(MATERIAL PROVIDED Opens)

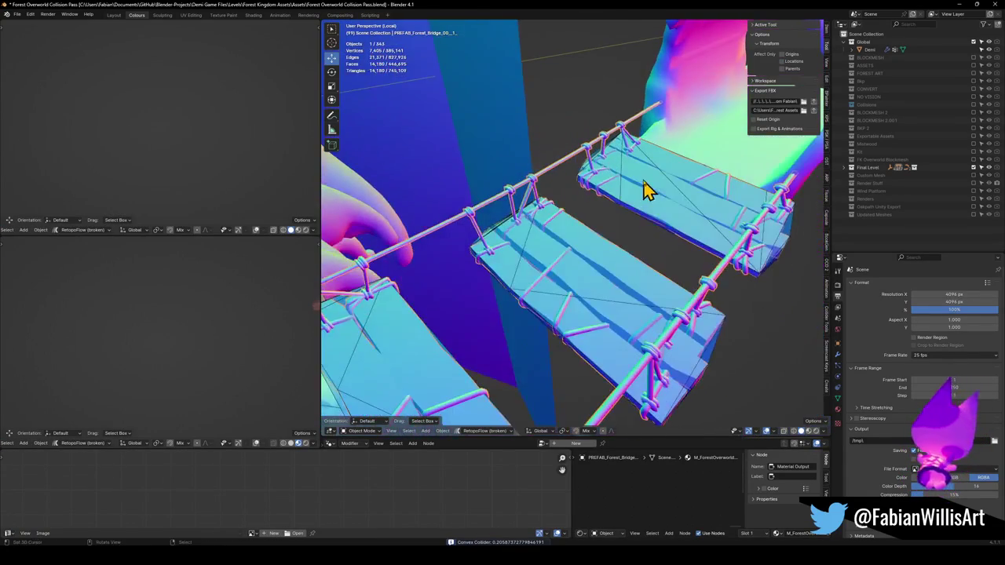
pyautogui.click(492, 206)
pyautogui.press('Tab')
pyautogui.press('KP_Decimal')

(MATERIAL PROVIDED Closes)

Exactly as written above, print every line of the data but not its pictures.

pyautogui.click(492, 206)
pyautogui.press('Tab')
pyautogui.press('KP_Decimal')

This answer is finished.